Endangered species such humpback whales and rhinoceros often grab the headlines, but plant life is under threat too. Fruits and vegetables that humans have been growing for millennia are dying out as we speak. One study found that out of more than 8,000 crop varieties grown in the US in 1903, only 600 remained by 1983. What will happen in the event of a global nuclear war, an asteroid strike or even catastrophic climate change? Will there by enough species left to restart a civilization?  The solution ?  A bank vault of seeds.

Deep inside a mountain on the freezing remote Norwegian island archipelago of Svalbard, halfway between mainland Norway and the North Pole, is the Svalbard Global Seed Vault. A fail-safe, state-of-the-art seed storage facility, built to stand the test of time and all possible natural or man-made disasters. The purpose of the vault is to store frozen duplicates (back ups) of all seed samples from the world’s crop collections, making the vault the ultimate insurance policy for the world’s food supply.

Often called the “Doomsday” Seed Vault, the Svalbard Seed Vault is the world’s insurance policy against botanical disasters, so that food production can be restarted anywhere on the planet following a regional or global catastrophe.  The vault is reached via an access tunnel about 330 feet (100 meters) long, with an entrance portal on its outside.

The vault was opened in 2008, and within the first year, around 400,000 seed samples were in storage. Samples came in from Ireland, the U.S., Canada, Switzerland, Colombia, Mexico and Syria. As of March 2013, the number of distinct samples rose to 770,000.

The entrance portal is the only visible part of the facility and is in the form of a long, narrow concrete “fin”, and made with brushed steel.  An artistic decoration on the outer roof surface and on the upper part of the front will partly reflect the polar light and partly give off a muted, glowing light.
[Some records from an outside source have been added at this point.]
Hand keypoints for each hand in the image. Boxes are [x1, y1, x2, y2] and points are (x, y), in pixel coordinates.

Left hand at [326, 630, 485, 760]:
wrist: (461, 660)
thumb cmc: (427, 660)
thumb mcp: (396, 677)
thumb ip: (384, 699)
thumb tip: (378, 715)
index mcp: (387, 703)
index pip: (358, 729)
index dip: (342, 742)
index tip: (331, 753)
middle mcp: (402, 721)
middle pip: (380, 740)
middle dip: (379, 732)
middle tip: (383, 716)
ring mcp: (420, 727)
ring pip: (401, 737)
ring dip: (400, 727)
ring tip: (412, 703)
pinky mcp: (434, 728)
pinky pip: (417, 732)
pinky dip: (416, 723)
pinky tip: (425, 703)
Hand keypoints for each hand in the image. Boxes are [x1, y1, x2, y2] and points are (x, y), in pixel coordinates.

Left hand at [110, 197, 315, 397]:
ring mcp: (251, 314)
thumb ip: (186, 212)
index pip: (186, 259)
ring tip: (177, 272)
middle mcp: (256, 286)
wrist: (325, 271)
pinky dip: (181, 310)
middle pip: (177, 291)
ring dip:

The location takes into account all known scenarios for rising sea level caused by possible global climate changes.  The facility has also been located so deep inside the mountain that any changes to Svalbard’s climate will not affect the efficacy of the permafrost, and thus keep the seeds safe.
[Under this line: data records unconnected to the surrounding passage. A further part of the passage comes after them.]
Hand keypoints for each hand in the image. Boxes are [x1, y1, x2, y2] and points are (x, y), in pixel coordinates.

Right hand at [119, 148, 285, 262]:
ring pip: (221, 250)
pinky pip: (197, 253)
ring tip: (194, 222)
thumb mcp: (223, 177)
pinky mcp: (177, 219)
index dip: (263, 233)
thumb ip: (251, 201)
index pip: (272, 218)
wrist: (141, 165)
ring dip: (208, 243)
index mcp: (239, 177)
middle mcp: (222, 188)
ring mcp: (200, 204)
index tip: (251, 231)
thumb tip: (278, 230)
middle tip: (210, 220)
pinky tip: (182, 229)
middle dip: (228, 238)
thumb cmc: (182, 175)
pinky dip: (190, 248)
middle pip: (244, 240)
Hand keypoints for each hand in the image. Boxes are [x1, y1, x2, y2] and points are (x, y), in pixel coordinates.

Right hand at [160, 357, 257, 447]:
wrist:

The facility consists of three separate underground chambers. Each chamber has the capacity to store 1.5 million different seed samples.  The Seed Vault functions like a safety deposit box in a bank.  The bank owns the building and the depositor owns the contents of his or her box.

In the case of the Seed Vault, Norway owns the facility, having entirely funded it’s $9 million construction.  As far as the seeds go each depositing genebank from nations around the world owns the seeds they send to the Seed Vault for safekeeping.  As an extra layer of security, the Svalbard Global Seed Vault stores a backup of these valuable seed collections.

The responsibility for testing material and for any subsequent regeneration and multiplication remains with the genebanks sending their seeds to Svalbard. No one has access to anyone else’s seeds.

The Vault is managed in partnership between the Global Crop Diversity Trust, the Nordic Genetic Resource Center (NordGen) and the Government of Norway.